• **Objectives**:
1) In the forum thread on Twisp juice percentages, quote the passage starting at "A friend of" and ending at "are 50/50 mixes.".
2) Answer these questions about the forum thread on Twisp juice percentages:
(a) What nicotine strength does Strontium say the Twisp juices used?
(b) What range of mixes has Anneries found will work?
(c) Why does Rude Rudi say it is difficult to advise the flavor percentages?
3) Carry on the forum thread on Twisp juice percentages from where it stops.

# Twisp juice percentages???



## Strontium (3/11/16)

Hi 

A friend of mine is still on the twisp and she's asked me to mix her some ejuice but other than the 18mg nic, I don't know what percentages those juices worked on eg vg/pg average flavouring percentages etc.
Anyone have any clue?


----------



## Feliks Karp (3/11/16)

IIRC most of them are 50/50 mixes.

Reactions: Agree 1 | Thanks 1


----------



## Strontium (3/11/16)

Thanks, do you know how much concentrate was the norm? I suspect it's gonna be pretty high.


----------



## Anneries (3/11/16)

yup. @Feliks Karp said, They still run on 50/50 mix. Had to mix a couple of bottles of "Energy drink and Rum" for a friend's dad recently. 
50/50 works perfectly. BUT have found anything from 40/60 to 60/40 will work.

Reactions: Thanks 1 | Informative 1


----------



## Rude Rudi (3/11/16)

Strontium said:


> Thanks, do you know how much concentrate was the norm? I suspect it's gonna be pretty high.



I presume you are referring to the flavor percentages? It will be difficult (if not impossible) to advise the flavor %'s as it is a local brand with no "international" cloners to release clone recipes. You will either need to "guestimate" or adapt which-ever recipe you are following to the 50/50 and 18 nic and you'll be good to go.

Reactions: Agree 1


----------



## Anneries (3/11/16)

Flavor concentrate percentages will be difficult to tell, but since you are DIY'ing, you can start at the normal recommended %s, and up it a little at a time, until your friend is happy with the flavor.

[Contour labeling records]
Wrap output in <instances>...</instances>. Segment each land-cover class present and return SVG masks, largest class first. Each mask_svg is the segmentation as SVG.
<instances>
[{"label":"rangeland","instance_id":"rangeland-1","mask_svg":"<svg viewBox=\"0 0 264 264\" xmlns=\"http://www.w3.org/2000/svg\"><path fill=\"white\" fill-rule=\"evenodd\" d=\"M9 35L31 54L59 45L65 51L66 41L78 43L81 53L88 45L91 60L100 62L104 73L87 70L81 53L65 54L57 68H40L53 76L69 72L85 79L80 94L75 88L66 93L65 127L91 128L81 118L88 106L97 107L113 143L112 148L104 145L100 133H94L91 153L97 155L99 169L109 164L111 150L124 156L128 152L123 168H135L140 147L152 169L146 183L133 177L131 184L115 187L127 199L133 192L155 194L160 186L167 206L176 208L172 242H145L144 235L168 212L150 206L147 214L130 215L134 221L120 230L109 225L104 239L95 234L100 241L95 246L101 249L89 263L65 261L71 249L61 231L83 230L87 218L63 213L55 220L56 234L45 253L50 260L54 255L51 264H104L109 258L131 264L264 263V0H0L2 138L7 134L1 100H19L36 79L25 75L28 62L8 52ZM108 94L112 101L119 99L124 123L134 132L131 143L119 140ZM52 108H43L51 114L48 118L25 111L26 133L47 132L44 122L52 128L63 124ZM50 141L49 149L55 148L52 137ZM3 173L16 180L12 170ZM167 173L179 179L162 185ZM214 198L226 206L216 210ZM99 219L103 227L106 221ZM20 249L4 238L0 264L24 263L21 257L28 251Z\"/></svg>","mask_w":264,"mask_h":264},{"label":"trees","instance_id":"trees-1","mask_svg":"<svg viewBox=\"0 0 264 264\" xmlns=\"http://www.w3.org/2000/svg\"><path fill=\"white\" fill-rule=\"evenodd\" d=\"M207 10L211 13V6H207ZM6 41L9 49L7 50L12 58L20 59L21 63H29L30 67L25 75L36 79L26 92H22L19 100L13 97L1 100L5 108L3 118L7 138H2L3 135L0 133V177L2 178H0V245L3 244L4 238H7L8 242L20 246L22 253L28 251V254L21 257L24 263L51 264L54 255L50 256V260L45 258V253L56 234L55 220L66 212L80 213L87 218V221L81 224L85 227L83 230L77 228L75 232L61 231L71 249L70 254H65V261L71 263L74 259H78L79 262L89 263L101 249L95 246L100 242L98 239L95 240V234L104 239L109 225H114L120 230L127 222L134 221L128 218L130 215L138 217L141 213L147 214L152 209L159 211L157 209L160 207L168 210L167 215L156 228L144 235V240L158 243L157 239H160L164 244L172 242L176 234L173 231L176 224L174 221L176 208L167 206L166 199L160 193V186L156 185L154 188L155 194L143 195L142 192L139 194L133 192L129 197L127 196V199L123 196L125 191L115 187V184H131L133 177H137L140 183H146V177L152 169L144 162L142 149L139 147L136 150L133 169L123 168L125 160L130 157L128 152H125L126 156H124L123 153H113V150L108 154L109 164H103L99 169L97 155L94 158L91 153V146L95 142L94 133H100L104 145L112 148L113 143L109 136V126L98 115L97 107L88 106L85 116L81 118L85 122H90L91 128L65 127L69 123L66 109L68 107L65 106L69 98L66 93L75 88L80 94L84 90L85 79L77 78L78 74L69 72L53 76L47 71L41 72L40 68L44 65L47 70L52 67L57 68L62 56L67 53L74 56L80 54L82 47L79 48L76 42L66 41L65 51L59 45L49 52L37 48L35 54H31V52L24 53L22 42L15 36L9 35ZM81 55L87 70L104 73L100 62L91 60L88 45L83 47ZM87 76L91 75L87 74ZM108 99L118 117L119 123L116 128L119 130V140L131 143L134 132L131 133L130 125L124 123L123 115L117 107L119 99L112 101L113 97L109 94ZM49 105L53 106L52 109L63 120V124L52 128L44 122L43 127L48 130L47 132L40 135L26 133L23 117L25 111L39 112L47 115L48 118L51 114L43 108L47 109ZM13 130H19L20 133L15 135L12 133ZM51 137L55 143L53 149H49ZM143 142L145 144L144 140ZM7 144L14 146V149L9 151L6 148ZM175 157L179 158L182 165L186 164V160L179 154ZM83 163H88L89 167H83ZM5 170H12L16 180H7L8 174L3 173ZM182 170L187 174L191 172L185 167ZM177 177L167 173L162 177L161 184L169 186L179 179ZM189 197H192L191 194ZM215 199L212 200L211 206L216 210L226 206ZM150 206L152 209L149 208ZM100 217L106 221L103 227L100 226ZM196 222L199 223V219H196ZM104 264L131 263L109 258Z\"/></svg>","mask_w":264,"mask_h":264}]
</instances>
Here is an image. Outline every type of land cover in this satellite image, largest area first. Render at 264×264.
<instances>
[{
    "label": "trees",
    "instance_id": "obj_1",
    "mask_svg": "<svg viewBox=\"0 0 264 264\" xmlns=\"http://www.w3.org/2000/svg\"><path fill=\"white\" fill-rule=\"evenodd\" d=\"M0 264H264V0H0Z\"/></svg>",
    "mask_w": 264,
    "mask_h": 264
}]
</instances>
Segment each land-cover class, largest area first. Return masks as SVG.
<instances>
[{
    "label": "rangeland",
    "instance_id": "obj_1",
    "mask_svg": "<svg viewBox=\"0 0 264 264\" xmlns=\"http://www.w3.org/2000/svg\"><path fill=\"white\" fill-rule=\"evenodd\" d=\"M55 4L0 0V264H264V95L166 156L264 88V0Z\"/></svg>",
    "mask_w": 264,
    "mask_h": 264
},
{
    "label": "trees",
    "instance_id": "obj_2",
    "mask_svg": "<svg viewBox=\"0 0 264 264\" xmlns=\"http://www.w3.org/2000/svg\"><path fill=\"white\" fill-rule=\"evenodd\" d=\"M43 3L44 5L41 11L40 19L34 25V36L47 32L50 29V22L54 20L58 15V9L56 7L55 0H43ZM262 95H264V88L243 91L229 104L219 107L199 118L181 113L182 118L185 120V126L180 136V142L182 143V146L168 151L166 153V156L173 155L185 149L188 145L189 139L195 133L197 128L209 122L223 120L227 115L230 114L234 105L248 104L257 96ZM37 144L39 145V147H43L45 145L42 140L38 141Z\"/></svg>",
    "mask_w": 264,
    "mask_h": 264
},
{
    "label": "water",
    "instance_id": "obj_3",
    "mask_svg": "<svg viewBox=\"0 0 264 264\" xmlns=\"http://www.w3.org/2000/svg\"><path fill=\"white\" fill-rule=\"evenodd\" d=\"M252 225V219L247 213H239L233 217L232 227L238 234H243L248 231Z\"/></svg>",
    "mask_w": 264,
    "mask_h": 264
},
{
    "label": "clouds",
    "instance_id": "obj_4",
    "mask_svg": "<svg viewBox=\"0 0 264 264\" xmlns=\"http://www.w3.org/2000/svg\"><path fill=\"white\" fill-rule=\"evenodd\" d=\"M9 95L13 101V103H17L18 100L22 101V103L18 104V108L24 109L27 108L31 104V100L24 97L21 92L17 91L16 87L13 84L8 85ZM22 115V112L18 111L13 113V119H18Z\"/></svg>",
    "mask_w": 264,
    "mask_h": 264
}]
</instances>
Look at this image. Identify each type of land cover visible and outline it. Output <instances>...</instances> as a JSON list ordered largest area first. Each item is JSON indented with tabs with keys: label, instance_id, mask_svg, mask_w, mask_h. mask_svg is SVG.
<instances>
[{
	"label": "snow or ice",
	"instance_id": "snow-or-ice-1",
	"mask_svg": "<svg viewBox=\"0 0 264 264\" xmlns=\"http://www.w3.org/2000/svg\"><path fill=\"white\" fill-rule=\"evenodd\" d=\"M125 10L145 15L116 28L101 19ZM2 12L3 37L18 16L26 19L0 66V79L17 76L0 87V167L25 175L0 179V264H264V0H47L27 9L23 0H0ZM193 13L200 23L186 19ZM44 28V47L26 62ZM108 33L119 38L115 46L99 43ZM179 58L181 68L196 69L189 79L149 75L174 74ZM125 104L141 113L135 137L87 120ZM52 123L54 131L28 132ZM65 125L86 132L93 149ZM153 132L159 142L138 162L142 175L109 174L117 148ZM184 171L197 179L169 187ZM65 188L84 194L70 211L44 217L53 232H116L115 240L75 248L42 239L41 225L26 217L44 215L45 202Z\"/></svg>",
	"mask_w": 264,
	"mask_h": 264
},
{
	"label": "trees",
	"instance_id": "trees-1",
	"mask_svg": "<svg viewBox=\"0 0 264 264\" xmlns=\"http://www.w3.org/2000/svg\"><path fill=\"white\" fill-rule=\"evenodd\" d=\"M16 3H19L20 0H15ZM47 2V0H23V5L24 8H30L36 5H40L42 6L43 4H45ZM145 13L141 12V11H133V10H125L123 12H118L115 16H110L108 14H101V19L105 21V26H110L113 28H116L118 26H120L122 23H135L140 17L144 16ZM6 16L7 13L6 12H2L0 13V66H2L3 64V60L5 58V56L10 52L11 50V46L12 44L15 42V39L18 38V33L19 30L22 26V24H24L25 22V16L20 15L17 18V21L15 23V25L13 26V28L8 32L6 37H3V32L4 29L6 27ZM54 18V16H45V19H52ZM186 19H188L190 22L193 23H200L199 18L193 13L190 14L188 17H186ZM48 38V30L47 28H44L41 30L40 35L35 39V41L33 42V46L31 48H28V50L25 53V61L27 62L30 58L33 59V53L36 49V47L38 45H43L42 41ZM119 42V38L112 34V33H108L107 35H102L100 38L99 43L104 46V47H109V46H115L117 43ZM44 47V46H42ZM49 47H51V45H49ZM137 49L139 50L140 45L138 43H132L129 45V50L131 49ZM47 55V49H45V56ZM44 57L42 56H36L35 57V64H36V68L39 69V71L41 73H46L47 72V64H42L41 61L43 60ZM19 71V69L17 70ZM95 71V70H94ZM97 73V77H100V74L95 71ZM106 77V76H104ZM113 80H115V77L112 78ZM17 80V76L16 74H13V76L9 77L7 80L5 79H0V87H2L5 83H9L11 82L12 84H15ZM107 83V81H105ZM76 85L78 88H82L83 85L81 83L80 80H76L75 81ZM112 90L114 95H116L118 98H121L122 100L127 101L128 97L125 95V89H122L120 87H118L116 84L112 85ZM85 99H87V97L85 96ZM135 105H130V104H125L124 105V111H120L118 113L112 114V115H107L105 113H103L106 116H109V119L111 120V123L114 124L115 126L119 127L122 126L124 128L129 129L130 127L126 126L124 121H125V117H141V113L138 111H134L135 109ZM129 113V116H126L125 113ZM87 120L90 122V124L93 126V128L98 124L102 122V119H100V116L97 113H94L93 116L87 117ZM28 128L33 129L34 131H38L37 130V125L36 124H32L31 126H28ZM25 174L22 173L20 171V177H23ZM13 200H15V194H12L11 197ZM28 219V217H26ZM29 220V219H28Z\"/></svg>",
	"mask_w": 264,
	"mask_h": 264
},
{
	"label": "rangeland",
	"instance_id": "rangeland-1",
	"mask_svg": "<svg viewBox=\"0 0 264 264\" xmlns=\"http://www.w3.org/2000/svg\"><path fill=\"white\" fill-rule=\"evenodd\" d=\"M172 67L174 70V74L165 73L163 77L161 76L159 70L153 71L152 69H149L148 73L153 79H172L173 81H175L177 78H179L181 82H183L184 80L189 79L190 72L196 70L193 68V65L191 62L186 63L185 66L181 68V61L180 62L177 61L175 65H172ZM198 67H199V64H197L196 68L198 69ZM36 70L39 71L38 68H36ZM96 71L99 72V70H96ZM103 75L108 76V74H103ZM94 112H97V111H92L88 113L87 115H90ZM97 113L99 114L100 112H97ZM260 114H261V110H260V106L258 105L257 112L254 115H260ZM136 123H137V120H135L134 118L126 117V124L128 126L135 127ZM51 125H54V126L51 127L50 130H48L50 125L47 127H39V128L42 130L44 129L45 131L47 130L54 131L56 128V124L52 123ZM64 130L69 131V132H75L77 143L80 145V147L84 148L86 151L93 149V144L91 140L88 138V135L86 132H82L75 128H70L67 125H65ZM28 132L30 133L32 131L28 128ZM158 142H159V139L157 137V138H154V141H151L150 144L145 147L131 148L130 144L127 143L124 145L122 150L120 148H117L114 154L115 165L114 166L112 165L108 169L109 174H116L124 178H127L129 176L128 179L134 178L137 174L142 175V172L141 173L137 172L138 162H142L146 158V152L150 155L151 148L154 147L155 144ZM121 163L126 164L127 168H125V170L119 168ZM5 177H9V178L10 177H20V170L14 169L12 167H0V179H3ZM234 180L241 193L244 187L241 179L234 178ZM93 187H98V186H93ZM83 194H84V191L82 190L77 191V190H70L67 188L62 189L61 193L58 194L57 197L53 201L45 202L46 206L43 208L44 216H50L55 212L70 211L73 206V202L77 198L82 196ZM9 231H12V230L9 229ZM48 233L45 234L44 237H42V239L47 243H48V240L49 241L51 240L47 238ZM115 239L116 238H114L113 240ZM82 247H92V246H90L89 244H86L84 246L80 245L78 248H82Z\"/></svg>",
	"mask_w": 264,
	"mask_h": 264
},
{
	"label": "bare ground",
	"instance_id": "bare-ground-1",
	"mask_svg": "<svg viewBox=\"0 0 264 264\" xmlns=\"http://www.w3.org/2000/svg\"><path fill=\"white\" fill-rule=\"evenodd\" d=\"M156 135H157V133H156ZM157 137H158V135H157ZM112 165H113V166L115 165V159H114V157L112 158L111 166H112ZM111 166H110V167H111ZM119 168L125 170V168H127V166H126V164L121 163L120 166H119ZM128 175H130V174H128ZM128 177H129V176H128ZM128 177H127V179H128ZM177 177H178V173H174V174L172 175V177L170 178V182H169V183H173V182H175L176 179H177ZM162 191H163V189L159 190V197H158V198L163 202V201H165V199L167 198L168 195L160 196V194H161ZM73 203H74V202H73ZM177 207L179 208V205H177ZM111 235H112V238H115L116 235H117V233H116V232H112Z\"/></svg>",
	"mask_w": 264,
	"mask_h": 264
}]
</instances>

• **Expected responses**:
1)
A friend of mine is still on the twisp and she's asked me to mix her some ejuice but other than the 18mg nic, I don't know what percentages those juices worked on eg vg/pg average flavouring percentages etc.
Anyone have any clue?


----------



## Feliks Karp (3/11/16)

IIRC most of them are 50/50 mixes.

2)
(a) 18mg.
(b) Anything from 40/60 to 60/40.
(c) It is a local brand with no "international" cloners to release clone recipes.

3)
BUT, for the mix I made, I used the standard %'s and it was really good. He ordered another 100ml, so couldn't have been that bad, haha. 

PS: I am no expert at this, it is just my experience. I am sure more experienced diy'ers will be able to provide more accurate information.


----------



## Strontium (3/11/16)

I thought they would be flavour heavy as their juices are usually very dark and as it's primarily a MTL device so they try get as much in as possible on a small delivery


----------



## Feliks Karp (3/11/16)

The twisp flavours are most likely not very complex at all, I'd probably hazard a guess of max. two concentrates. So they probably don't use "stronger than x" amounts, they are just simple and thus pronounced. I would start off going to e-liquid receipes and looking at individual concentrates' mean averages on single flavours and start from there.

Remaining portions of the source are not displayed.